In the process of clinging to power, our leaders have starved, killed and otherwise prevented others who would have graduated to the class of wise people. One thinks of the late Balamu Mukasa. He was one of the most accomplished Ugandans of all time. He graduated from Moorhouse University in the late 1920s and had a doctorate from Yale University in 1934. In the 1950s, he worked with Governor Andrew Cohen and others on laying the ground for internal self-governance and Independence. He was the brains behind the Uganda Development Corporation and so many other initiatives. He also supported Ben Kiwanuka and DP in the run-up to Independence. Because of this, the UPC Government denied one of the architects of Independent Uganda any role in post-Independence affairs. Instead, the Government tried, in many ways, to make sure that even his means of livelihood were taken away from him. I am sure Balamu died a broken man as he saw Uganda cascade into chaos in the early to mid 1960s.
More recently, one can think of the case of Eriya Kategaya. Instead of passing into the glorious evening of an elder statesman, Eriya paid the price of speaking up against violations of the 1995 Constitution. Museveni took everything away from him, and turned Kategaya into a desperate pauper and beggar of favours from the Government. …. And of course, there are many others who could have graduated into the cadre of Uganda’s wise people, but they were dispatched into exile or to their graves for speaking their minds.

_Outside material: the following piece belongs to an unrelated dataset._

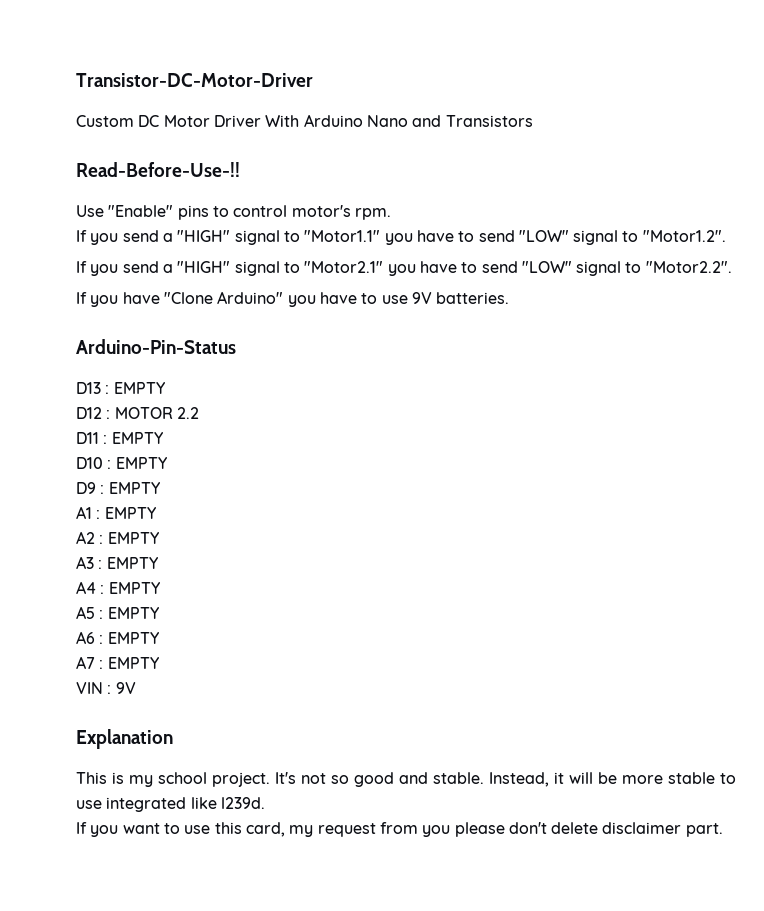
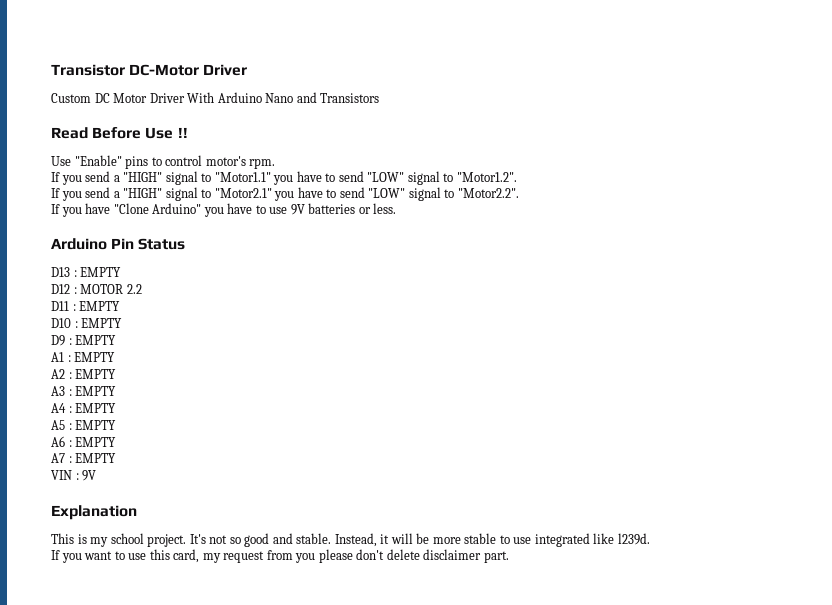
[76,73,313,87] Transistor-DC-Motor-Driver -> [51,64,248,76] Transistor DC-Motor Driver
[76,162,240,177] Read-Before-Use-!! -> [51,127,188,139] Read Before Use !!
[436,292,510,304] [76,339,236,354] batteries. // Arduino-Pin-Status -> [308,203,397,214] [51,238,186,250] batteries or less. // Arduino Pin Status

Where can Uganda go from here?
There is a saying in Luganda to the effect that some things can become so crooked that it is impossible to continue with them without breaking them. (Luganda: Akaakyama amamera, bw'okagolola kamenyeka bumenyesi) My own view of present Uganda is that the country is so crooked that we need to go back to the beginning, convene all Ugandans into a national dialogue, and redefine the parameters of who we want to be and how we want to achieve what we want to be.
I believe that this will take a groundswell of uprising by the young people of Uganda – to say to my generation and Museveni’s generation: enough is enough, get out of our way. I am comforted in my hope by the fact that more than 60% of living Ugandans were born before Museveni ever came to power in 1985. My hope is the Bobbi Wines of Uganda. Of course, there also the Evelyn Anites of Uganda. Thank God that the Bobi Wines hold the truth, and truth eventually wins.